The main gist of what you have to do is this:
PHP Code:
$up = get_transient('update_plugins');
$data = new stdClass;
$data->slug = 'plugin';
$data->new_version = '0.2';
$data->url = 'http://example.com/whatever';
$data->package = 'http://example.com/whatever/plugin-0.2.zip';
$up->response['plugin/plugin.php'] = $data;
set_transient('update_plugins', $up);
Whatever magical trickery you use to accomplish that will probably work fine. The easiest way would be simply to retrieve a text file (using wp_remote_get), compare the version numbers, and update the settings if the version numbers increased.
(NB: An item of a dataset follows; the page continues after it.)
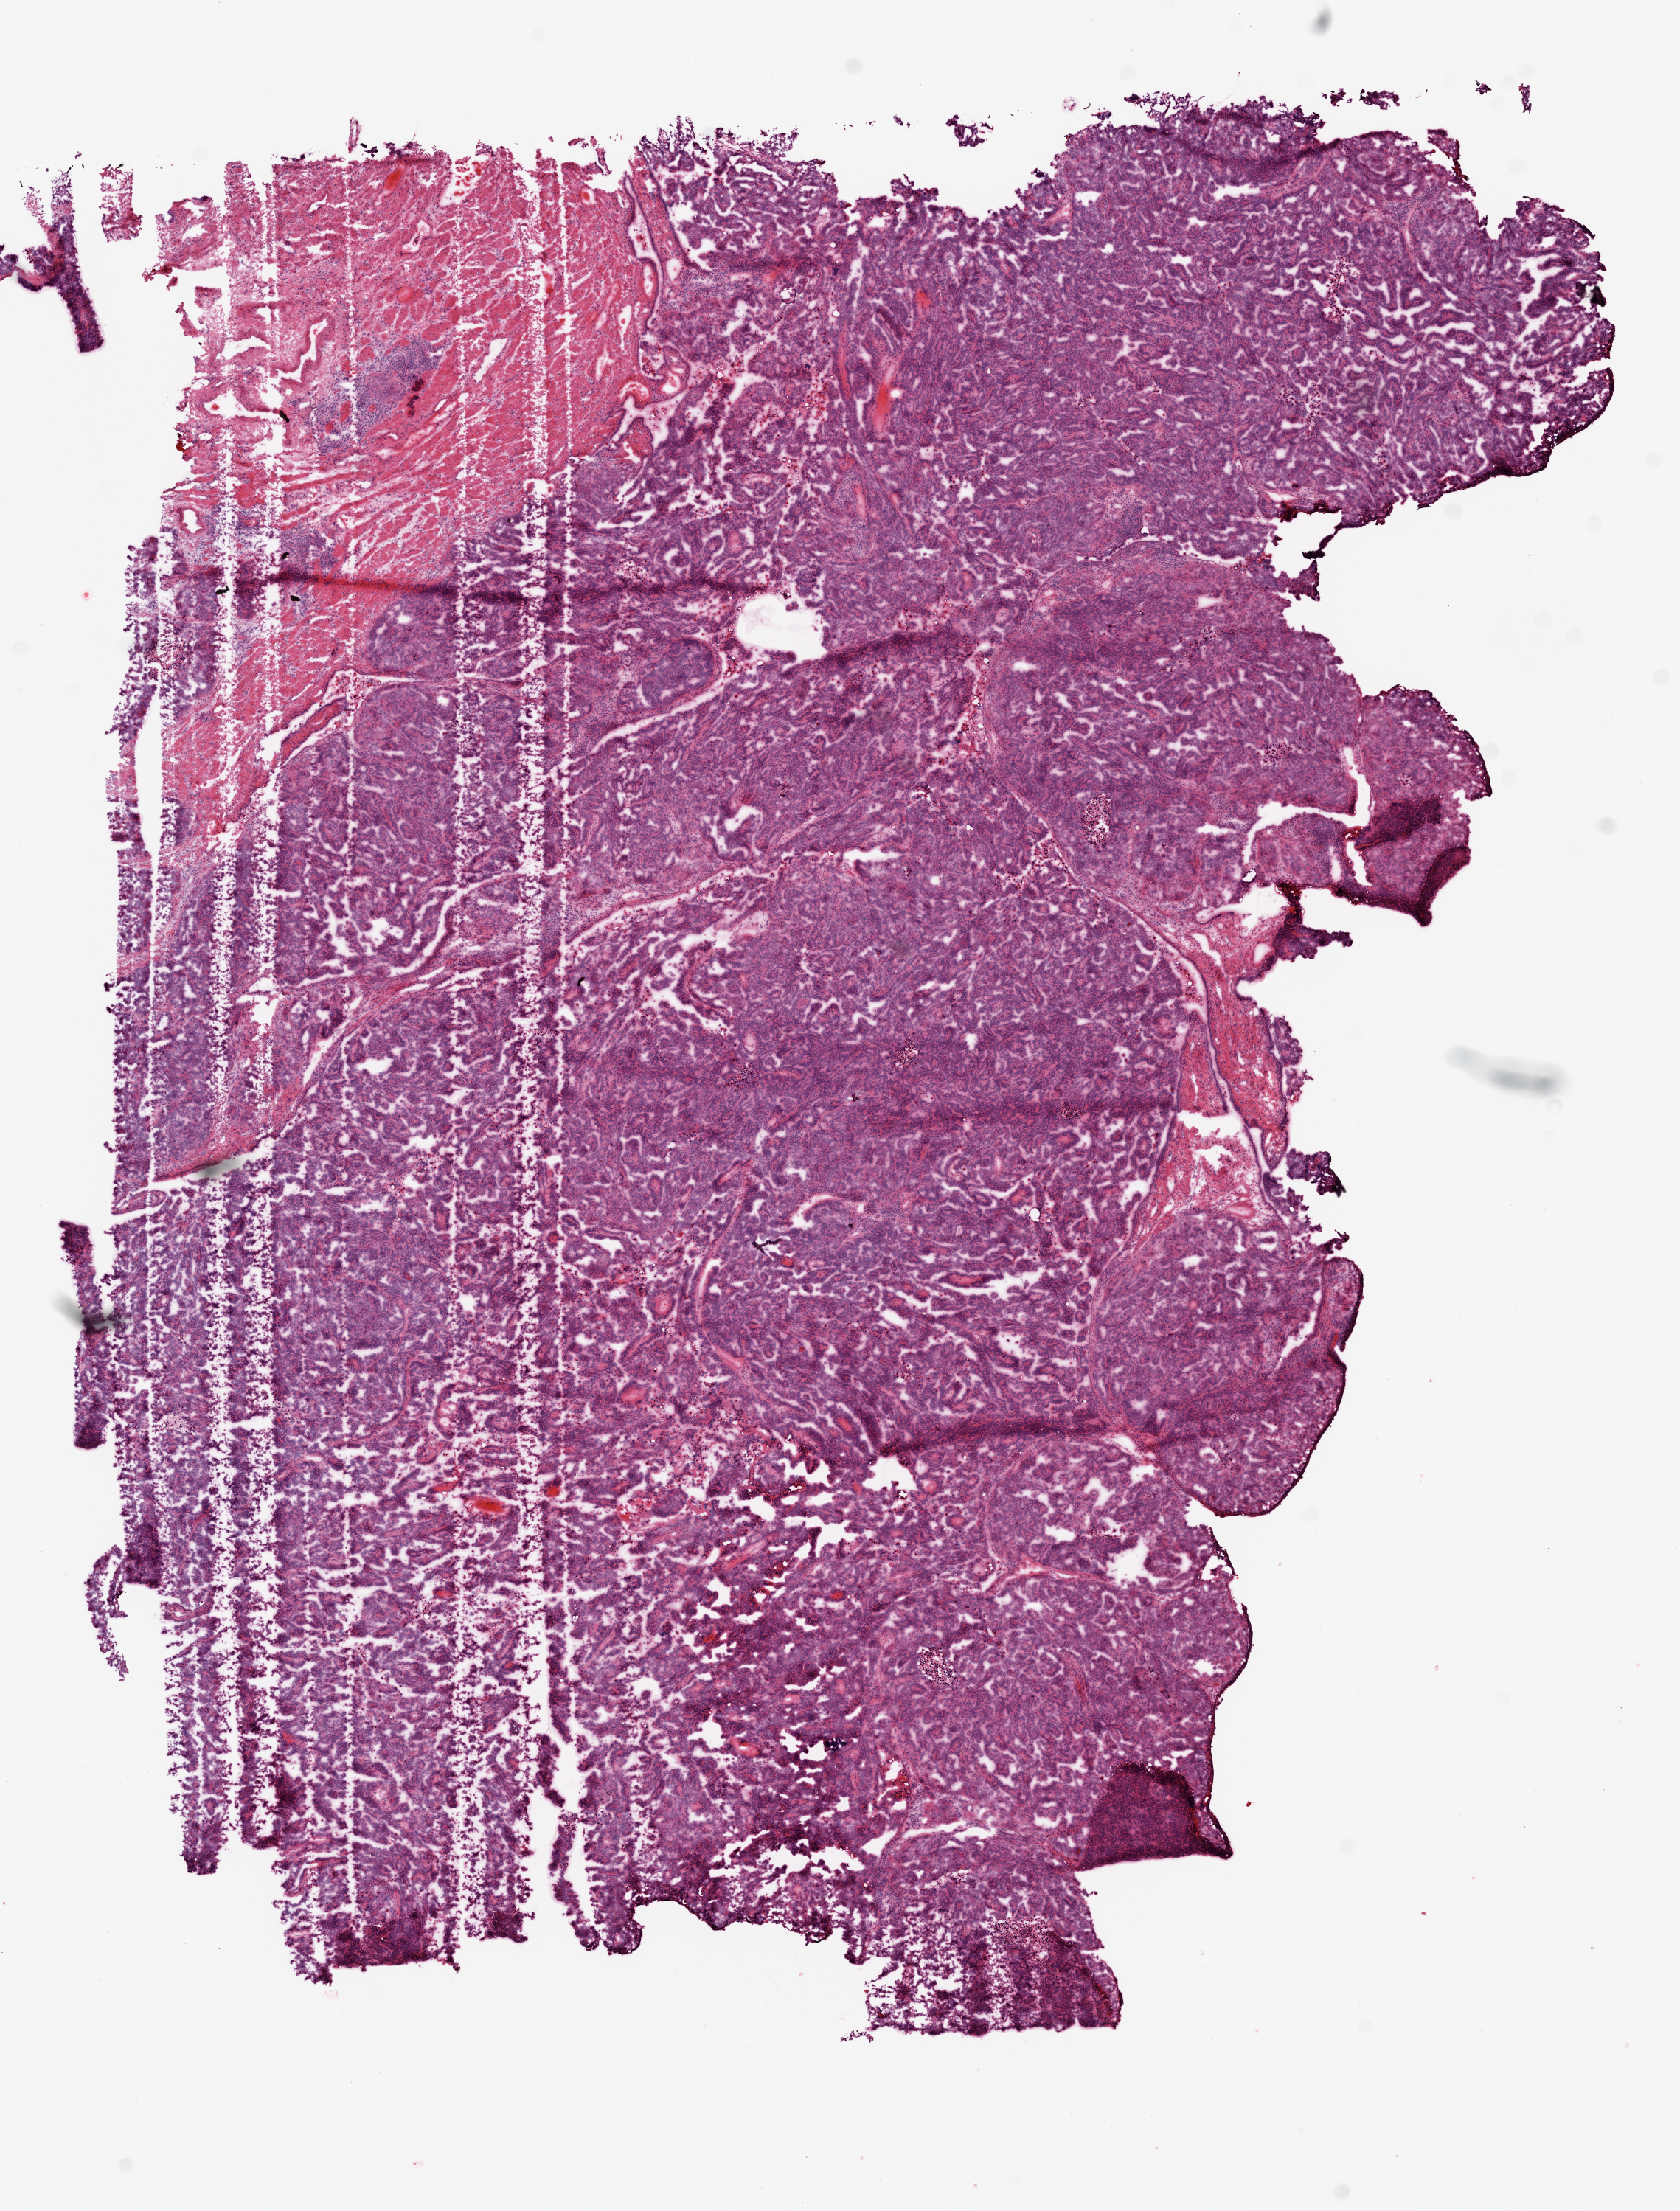
Whole-slide histology image, H&E — low-resolution overview of the scanned area, about 9.2 x 12.1 mm (from a 20x scan); frozen section from the top of the tissue portion; sample: primary tumour, ovary. Patient: female, age at initial diagnosis 74 years. Histologic grade: G3 (poorly differentiated). Slide review estimates, as recorded: tumour cells 90%, tumour nuclei 97%, normal cells 0%, stromal cells 10%, necrosis 0%.
FIGO stage: IIIC. Laterality: bilateral. Histologic diagnosis: Serous cystadenocarcinoma, NOS.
That'd have the lowest server impact too.
Now, in the example given earlier, he uses a filter on the transient_update_plugins, which is certainly one way to do it. This would not be my favorite way, mind you, because the get_transient for that happens too often, you're wasting resources.
A better way would be to create your function and hook it to the existing wp_update_plugins action hook. Your function would do basically the same thing, except that you'd get and set the transient yourself. Using this action hook means you run at the same time the normal plugin updater does, without extraneous checks.